扉を開いた其の向こうには信仰熱心な彼女と思いきや、ステンドグラスを視ていたそうな。
白く輝くマリア像。何を熟れいて居るかはしらないけれど、両手をそっと合わせて居る姿は何を思って居るのか…少々ながらジックリと視ると、興味惹かれるものがある。
 其の前にて聖徒席に座る彼女は一年生の、出雲勇ちゃんと言うそうだ。
是が中々、表情のころころとよく変わる子で視ていて愉しい事この上ないな。
其の表情見たさについつい、構い面したくなるのは如何したものだろうか…。

 ステンドグラスも夕陽に映えて綺麗に輝いていた。
信仰は兎も角、ステンドグラス鑑賞なんてのもいいな…と、眺めているのか?と話しかけてみたところ、好きらしく好く見に来るそうだ。共にステンドグラスへと視線を投げたが…生憎時間が悪い…次第暗くなる故にステンドグラスの輝きは…次第かげりを増し。
今度来るときには、少々明るい時間に来るのもいいかもしれないと、心中思っていた。
微妙に己が名前の茶の話と、彼女の名前に使われた漢字についての話を愉しくも語り合い…。

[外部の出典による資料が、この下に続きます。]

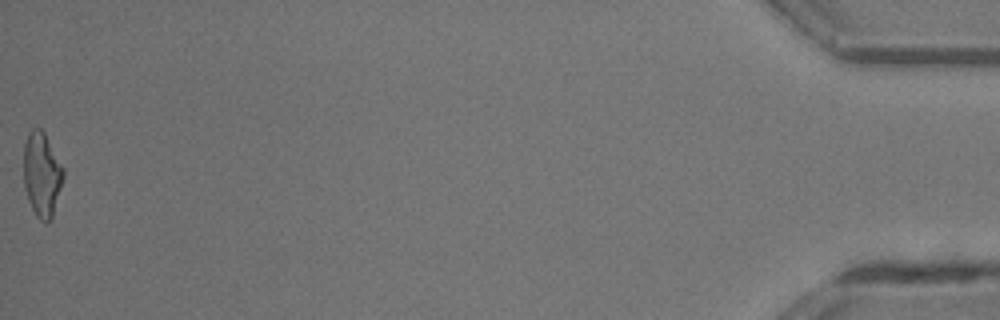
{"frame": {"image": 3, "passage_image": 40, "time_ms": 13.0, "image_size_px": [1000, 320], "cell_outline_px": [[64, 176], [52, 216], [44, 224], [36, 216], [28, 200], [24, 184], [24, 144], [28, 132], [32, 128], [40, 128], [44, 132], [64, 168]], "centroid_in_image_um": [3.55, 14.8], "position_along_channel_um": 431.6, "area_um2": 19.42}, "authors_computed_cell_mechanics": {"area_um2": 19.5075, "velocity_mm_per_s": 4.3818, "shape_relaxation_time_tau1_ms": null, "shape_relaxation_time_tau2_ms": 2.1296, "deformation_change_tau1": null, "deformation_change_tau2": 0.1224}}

 其処へと現れた新たな来訪者は、勇ちゃんとは知り合いらしい。
同じ一年生同士の、西宮佑子ちゃん。このコはといえば、来て早々にして帰ると告げるので余り話はできなかったが、彼女と擦れ違うように帰り往く勇ちゃんを見送り。
彼女達には放課後だからと少々の本来己が唯空腹気味から発し、彼女達へキャンディを握らせれば、ともに帰り往く道程は少々の寒さに打ちひがれつつ…帰路へとついた。

赤鼻トナカイとサンタクロース 

2004年11月22日(月) 1時07分
日も暮れかけた屋上に、帰宅前ふらりと足を向けた先には、先客がひとり缶紅茶片手にフェンス寄りかかる人影。
如何やら、同じ三年の鈴森奏さんと云うらしい。
出会い頭、おっかなびっくりと言った態の彼女には、何処かですれ違った事もあるのだろう。
改めての挨拶をしたものの、寒さ深まるこんな時期。
彼女の手の中の缶は酷く私の気を惹いた。

 確りねだって、一口飲ませてもらったが、寒い所での温かいもの程、躯に沁みるような飲み物はないと思ったな。
他愛無い話をする中で何時か茶会をしようと告げた。
寒い空の下、同じ様に鼻の頭を赤く染めてお茶会。
赤鼻のトナカイだな。と告げれば、彼女は如何やらサンタクロースを買って出てくれるらしい。学校の全妹達に小さなクリスマスプレゼントを配るのもいいなぁ…等と話ながら、帰り往くにあたってすっかり、サンタを帰路へとソリーに乗って退場。かな…。

 若し本当に出来るのならば、プレゼント配りなんてのはやってみたいが。
考えて居るだけでも十分愉しい夢となるな。
今宵は茶を一口貰った身なれば、次回は確り茶を振舞う事としよう。